Chris Stallman, a partner at Fontinalis Partners, a transportation-focused venture capital firm, told Crunchbase News that the valuations of stand-alone technology companies are increasing with round sizes. Part of the momentum comes from automakers and suppliers, many of whom are aggressively developing their autonomous vehicle capabilities and are making early acquisition offers to promising companies.
"They are trying to consolidate their supply chains and are worried about becoming too tied to a technology company that could possibly be acquired by a competitor," says Stallman. At the same time, traditional venture capitalists and venture capitalists are also expanding term sheets to talented startup teams.
In the following sections, we examine some key indicators for the starting space of a driverless car: comparisons from one year to the next, the largest recent series and the largest M & A transactions.
Investment Increases
It seemed that 2016 was a remarkably bullish period for self-driving investments. But at first glance, the year 2017 seems rather slow.

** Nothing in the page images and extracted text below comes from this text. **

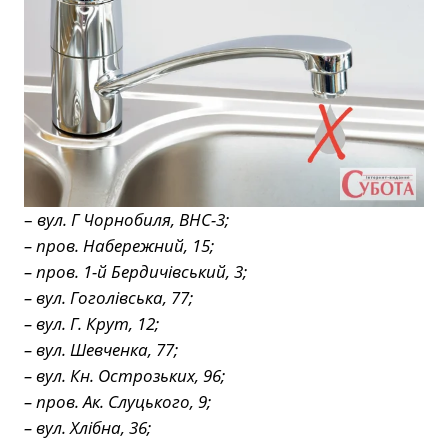
–
вул. Г Чорнобиля, ВНС-3;
– пров. Набережний, 15;
– пров. 1-й Бердичівський, 3;
– вул. Гоголівська, 77;
– вул. Г. Крут, 12;
– вул. Шевченка, 77;
– вул. Кн. Острозьких, 96;
– пров. Ак. Слуцького, 9;
– вул. Хлібна, 36;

So far this year, investors have invested about $ 1.4 billion in companies in the sector, more than double the 2016 levels ($ 630 million), according to Crunchbase data. The number of transactions is relatively stable, with around 43 rounds in the first 10 months of this year against 48 in 2016. We have compiled a list of interesting offers for this year here and for 2016 here.

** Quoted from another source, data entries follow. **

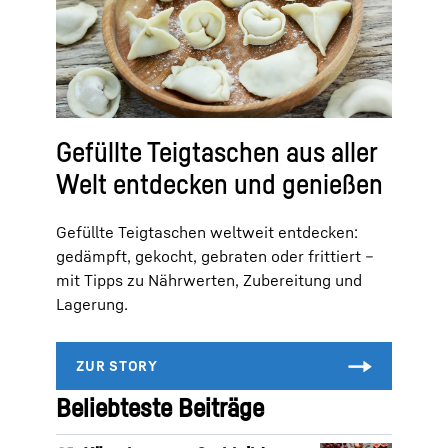
Gefüllte Teigtaschen aus aller
Welt entdecken und genießen
Gefüllte Teigtaschen weltweit entdecken:
gedämpft, gekocht, gebraten oder frittiert –
mit Tipps zu Nährwerten, Zubereitung und
Lagerung.
Beliebteste Beiträge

As always, metrics are imperfect. On the one hand, some companies, such as Lyft and Uber, are not known as autonomous car startups, but have partnerships, internal R & D, and strategic plans related to technology. For this fiscal year, we focused primarily on companies that primarily define themselves as stand-alone automotive technology companies, leaving carpool and new car brands aside. It should also be noted that the most important transaction this year, Ford's $ 1 billion investment in Argo AI, features the features of a venture capital operation and a acquisition.
There is also some confusion among the categories, including companies that operate in sectors such as automobile safety or mobility as well as autonomous vehicles. (Looking at more mature businesses in the space, another consideration is that many, like the Mobileye behemoth computer vision, began before driverless vehicles existed as a discrete category.)
The biggest bargains of 2017
Not only do autonomous vehicle starts make big moves, but they do so at relatively early stages of development.
In the table below, we look at the 10 biggest rounds for stand-alone technology companies this year. Half of the top 10 are under three years old.
Have a checkbook, want to start
Buyers also continued to buy autonomous vehicles this year. By far the largest space-related market – the purchase of Mobileye by Intel – involved a mature and publicly traded company. But buyers have also chosen start-up startups, including the sale of NuTonomy to Delphi Automotive in October.
In the graph below, we examine the largest M & A transactions in recent years involving self-driving technology startups:
Park all this capital
For autonomous vehicles, it can be argued that the most crucial capability is to be able to brake if necessary. For autonomous vehicle investors, however, the biggest concern seems to be whether they're accelerating enough.
"While valuations have climbed, I do not think we have oversaturated autonomous vehicle companies," says Stallman. One of the reasons why automakers are motivated to go fast is that much of the early innovation in autonomous vehicles has emerged in the years following the 2008 financial crisis when the American automakers were struggling to survive and suffer from R & D. Now they have to catch up.
Yet while they pay handsomely for autonomous driving talent, investors and acquirers are aware of the risks Stallman says. Deploying autonomous technologies on the road safely requires overcoming a considerable number of challenges and will require a better perception of the vehicle environment, better maps, better processing capabilities and better decision-making.
Like other segments of venture capital, there will be winners and losers. In this space, however, the race towards the finish line is occurring at an unusually fast pace.